クライアントの名前を言おうとした瞬間固まって動かなくなってしまった。
「おい、どうした。しっかりしろぉぉぉぉぉ!!」
そう、死んだのだ――
後で、アリシア達から聞いたのだが死因は『呪い』だそうだ。
何らかの発動条件の元発動する呪いだそうだ。
やはり情報を話すことがトリガーだったのだろうか。
それよりもア・・・の後が気になる。
女は名前を言おうとしていた。つまり、考えられるのはアリシアということなのだ。
考えたくもないが確かにアリシアにはいくつか不審な点がある。
一つ、一番最初だ。俺が異世界転移することになったタイミング。
城ヶ崎琉奈を助けようとした時に転移したこのタイミング、いくらなんでもタイミングが良すぎる。
二つ、アリシアは俺を異世界召喚した理由について言っていない。
最初はレッドファイヤードラゴンを倒すためだと考えていたが、レッドファイヤードラゴンのランクは7アリシアは8だと言っていた。この点もおかしい。
三つ、俺にギルドに行きギルドカードを作って来いと言ったのもアリシアだ。
そして、向かっている道中に敵に襲われた。クライアントだったら敵に俺の場所を教えることは可能だろう。誘導されていたのだ。
四つ、俺が長身の男との交戦後助けに来たのもアリシアだ。ギルドにいるわけでもないのに俺の場所がわかったのはなぜだ?

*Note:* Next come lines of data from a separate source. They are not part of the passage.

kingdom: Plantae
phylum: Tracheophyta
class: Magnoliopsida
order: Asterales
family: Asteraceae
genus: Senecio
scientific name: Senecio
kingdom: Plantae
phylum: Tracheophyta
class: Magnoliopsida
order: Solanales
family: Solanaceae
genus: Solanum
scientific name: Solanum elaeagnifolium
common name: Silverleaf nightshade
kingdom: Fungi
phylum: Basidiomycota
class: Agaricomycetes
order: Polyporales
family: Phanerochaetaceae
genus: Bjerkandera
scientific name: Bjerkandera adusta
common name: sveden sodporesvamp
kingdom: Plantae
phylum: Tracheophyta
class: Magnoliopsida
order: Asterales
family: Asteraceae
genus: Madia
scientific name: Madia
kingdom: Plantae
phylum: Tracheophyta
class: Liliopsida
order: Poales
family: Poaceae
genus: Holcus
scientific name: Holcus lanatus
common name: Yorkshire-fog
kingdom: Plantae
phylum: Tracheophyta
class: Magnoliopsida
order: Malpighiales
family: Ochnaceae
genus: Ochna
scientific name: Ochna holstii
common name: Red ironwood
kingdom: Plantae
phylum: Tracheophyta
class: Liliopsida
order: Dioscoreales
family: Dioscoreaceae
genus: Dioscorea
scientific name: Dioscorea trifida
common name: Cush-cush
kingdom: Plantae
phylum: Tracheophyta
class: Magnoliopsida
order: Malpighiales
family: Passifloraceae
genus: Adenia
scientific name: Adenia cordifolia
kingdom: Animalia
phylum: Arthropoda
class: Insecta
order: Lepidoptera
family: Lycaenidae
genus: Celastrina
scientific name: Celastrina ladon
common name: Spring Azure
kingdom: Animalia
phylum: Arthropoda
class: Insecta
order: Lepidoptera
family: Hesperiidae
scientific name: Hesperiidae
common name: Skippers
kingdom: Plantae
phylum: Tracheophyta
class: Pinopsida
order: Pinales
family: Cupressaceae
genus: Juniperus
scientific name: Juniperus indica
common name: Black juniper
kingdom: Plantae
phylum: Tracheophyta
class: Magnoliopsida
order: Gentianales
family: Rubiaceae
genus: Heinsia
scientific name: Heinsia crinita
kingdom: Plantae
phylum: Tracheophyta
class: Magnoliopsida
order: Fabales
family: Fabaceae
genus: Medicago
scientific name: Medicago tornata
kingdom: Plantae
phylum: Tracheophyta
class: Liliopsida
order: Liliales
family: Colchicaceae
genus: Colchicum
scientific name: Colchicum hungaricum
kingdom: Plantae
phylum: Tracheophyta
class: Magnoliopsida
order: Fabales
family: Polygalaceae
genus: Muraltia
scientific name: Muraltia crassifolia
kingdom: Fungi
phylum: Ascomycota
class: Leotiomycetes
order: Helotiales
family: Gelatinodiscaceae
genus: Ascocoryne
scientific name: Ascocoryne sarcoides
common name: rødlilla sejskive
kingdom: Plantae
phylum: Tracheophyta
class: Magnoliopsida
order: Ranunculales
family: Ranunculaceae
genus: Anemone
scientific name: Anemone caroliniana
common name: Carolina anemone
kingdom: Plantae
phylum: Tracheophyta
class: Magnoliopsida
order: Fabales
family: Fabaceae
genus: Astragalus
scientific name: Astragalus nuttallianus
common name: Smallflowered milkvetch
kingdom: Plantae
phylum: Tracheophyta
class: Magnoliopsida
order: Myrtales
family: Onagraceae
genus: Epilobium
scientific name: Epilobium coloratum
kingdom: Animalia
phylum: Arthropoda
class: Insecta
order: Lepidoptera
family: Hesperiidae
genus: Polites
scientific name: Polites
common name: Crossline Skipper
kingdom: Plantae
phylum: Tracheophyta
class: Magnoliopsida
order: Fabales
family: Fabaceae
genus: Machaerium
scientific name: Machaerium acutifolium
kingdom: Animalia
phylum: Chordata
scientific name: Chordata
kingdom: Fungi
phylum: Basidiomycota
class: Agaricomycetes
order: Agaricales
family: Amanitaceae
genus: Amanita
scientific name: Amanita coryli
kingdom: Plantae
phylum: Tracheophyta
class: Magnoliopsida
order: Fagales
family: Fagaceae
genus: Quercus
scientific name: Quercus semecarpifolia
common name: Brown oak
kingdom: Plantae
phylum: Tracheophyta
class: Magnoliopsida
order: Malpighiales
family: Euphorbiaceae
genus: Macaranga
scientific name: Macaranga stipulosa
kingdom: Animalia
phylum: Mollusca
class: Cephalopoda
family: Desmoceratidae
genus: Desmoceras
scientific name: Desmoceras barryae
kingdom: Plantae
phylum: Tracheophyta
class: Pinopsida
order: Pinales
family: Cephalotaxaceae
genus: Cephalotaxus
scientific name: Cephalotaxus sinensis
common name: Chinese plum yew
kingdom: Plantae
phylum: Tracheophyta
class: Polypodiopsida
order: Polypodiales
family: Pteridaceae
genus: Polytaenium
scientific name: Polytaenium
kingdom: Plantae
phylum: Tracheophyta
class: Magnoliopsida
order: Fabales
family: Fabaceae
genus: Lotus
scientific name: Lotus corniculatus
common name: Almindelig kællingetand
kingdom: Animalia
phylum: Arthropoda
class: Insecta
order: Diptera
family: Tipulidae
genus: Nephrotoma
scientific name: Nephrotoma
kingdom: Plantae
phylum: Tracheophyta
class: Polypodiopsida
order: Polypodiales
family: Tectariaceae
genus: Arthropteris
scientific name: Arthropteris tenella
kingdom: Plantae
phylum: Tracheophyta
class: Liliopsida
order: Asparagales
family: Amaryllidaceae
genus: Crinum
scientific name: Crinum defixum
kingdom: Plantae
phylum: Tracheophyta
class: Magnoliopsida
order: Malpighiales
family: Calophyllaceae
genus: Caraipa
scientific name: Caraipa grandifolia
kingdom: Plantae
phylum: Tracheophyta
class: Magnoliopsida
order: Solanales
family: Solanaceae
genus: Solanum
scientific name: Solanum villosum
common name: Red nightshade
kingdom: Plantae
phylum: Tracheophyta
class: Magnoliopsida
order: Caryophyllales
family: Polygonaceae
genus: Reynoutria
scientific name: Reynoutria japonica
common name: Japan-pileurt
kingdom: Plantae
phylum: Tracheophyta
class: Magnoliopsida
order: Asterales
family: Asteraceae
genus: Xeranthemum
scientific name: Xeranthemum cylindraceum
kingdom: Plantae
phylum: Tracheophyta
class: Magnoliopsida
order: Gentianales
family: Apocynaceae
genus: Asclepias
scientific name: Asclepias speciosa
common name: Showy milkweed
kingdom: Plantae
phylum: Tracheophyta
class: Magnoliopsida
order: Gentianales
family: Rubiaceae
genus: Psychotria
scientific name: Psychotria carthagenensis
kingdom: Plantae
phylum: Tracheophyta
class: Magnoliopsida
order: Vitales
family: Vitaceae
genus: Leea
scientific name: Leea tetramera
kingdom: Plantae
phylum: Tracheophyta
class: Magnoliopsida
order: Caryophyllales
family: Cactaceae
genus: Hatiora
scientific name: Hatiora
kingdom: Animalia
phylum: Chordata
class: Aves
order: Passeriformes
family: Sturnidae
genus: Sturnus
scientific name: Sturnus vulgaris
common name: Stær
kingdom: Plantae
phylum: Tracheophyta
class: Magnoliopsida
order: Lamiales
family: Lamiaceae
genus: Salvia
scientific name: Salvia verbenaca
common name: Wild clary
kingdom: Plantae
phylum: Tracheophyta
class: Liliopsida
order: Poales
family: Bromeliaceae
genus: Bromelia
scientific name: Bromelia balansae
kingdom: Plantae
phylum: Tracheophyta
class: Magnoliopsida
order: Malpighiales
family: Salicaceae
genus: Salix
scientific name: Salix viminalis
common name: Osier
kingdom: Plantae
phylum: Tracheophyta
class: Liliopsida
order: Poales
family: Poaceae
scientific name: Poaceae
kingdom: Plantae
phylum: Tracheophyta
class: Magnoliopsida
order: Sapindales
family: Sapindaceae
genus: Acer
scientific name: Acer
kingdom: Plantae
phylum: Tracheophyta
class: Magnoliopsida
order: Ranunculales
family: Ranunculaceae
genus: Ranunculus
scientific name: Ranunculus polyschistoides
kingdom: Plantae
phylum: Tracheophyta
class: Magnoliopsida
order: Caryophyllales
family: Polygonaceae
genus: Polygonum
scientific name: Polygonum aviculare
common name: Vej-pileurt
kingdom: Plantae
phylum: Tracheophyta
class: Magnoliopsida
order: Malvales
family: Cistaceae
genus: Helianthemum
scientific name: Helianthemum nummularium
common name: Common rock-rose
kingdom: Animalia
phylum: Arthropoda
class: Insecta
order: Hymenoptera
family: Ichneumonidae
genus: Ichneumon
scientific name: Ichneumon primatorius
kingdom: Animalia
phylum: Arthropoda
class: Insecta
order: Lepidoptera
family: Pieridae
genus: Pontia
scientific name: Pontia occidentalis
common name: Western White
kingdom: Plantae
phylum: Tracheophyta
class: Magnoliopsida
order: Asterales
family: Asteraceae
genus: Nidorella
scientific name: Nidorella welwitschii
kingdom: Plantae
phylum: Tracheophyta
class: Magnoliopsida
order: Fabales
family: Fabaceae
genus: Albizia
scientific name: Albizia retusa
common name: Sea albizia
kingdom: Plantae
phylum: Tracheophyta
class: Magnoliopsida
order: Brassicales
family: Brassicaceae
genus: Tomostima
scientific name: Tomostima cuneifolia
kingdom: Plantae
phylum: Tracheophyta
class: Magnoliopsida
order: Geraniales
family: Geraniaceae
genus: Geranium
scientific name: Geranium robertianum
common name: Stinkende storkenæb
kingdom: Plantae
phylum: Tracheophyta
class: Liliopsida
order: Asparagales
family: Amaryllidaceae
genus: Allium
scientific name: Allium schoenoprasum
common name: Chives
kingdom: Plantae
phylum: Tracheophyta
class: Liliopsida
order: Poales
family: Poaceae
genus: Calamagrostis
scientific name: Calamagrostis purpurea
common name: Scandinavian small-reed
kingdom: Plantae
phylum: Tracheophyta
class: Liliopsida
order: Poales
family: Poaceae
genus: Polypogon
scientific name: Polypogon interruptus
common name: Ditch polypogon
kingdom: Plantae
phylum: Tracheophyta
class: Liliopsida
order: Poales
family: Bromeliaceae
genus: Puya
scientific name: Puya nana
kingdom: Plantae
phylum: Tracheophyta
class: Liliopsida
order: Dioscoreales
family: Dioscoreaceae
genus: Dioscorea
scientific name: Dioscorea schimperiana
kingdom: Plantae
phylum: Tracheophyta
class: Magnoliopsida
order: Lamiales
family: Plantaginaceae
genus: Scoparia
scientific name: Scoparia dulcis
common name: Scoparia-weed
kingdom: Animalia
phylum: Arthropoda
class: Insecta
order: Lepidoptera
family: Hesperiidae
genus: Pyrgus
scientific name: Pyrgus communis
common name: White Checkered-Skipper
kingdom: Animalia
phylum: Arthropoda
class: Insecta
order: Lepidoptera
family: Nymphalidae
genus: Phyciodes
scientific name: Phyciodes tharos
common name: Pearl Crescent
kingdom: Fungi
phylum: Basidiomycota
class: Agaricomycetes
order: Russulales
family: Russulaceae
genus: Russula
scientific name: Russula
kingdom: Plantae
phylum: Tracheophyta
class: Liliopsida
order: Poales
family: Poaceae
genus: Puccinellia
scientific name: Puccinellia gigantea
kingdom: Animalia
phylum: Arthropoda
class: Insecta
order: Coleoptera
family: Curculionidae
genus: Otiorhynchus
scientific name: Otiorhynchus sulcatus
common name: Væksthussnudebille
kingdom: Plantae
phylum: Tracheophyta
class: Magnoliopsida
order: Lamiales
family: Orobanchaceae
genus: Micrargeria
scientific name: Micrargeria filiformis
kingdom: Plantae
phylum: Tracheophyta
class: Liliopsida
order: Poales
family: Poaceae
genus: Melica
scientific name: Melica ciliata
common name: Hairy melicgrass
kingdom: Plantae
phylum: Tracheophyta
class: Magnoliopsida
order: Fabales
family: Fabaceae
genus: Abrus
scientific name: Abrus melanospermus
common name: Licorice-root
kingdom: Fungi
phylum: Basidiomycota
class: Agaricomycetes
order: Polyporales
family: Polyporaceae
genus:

結論から言おう。はっきり言ってアリシアは黒だと思っている。
だが、これらは全て状況証拠だ。決定的ではない。
やっぱり現行犯逮捕でしょ
そのほうが確実だし、もし、これらを突きつけ言い逃れされてしまったら警戒され証拠を掴むのはより一層困難になる。
俺はアリシアを泳がせることにした。